According to this, the Fisherman’s Wharf location of the popular West Coast fast food, known for its "animal fries" and the Bible verses on the bottom of its paper cups, was temporarily closed by the city for failing to comply with an August mandate declaring all indoor dining customers be vaccinated in order to enter a restaurant - a mandate that apparently requires store employees to manually verify each customers' status upon entry. The restaurant has since reopened for drive-thru service, but indoor dining remains closed.

"We refuse to become the vaccination police for any government," In-N-Out's Chief Legal and Business Officer Arnie Wensinger told Fox News.

"Our store properly and clearly posted signage to communicate local vaccination requirements," he added. “After closing our restaurant, local regulators informed us that our restaurant Associates must actively intervene by demanding proof of vaccination and photo identification from every Customer, then act as enforcement personnel by barring entry for any Customers without the proper documentation."

"We fiercely disagree with any government dictate that forces a private company to discriminate against customers who choose to patronize their business," Wensinger continued. "This is clear governmental overreach and is intrusive, improper, and offensive."

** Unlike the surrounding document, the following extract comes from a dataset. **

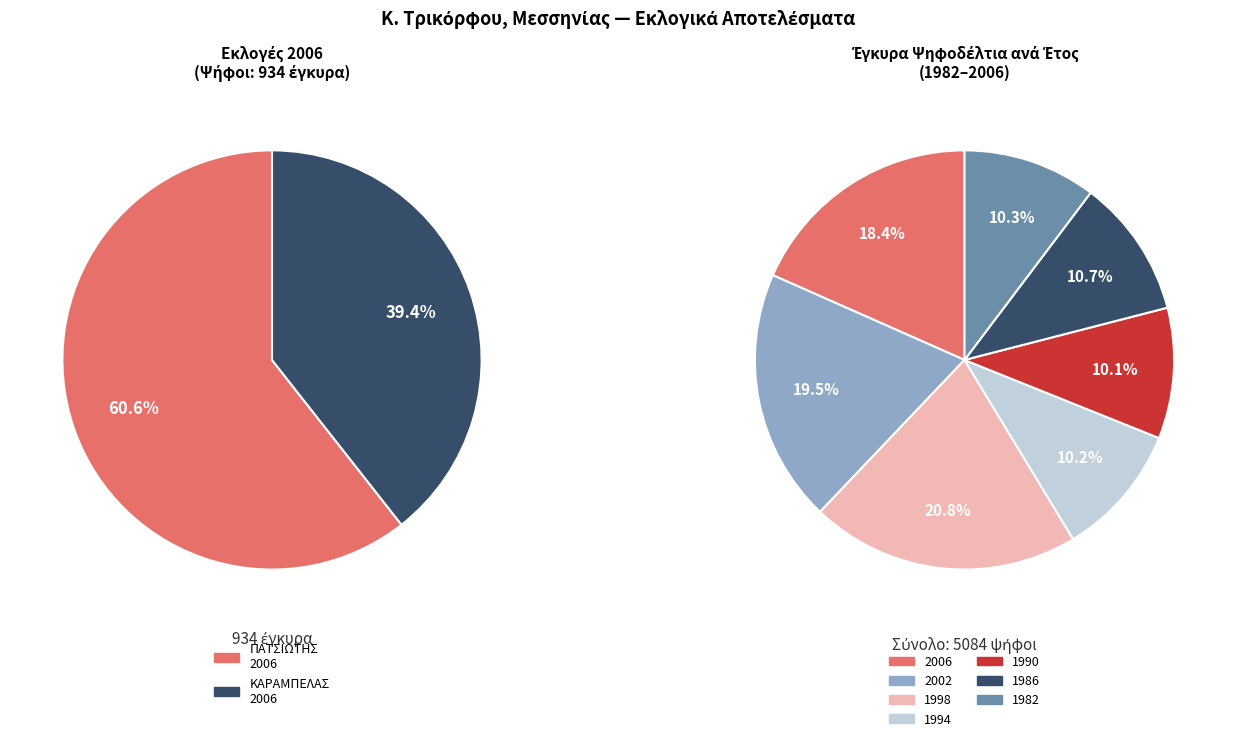

Is there any slice that represents more than half of the pie?

No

The city defended its move, saying in a statement that, “Vaccination is particularly important in a public indoor setting where groups of people are gathering and removing their masks, factors that make it easier for the virus to spread. That is why San Francisco requires proof of vaccination for indoor dining.”

Freedom is important to keep the virus of tyranny from spreading, a deadly disease against which In-and-Out has taken precautions. Unfortunately, public susceptibility to that pandemic remains high.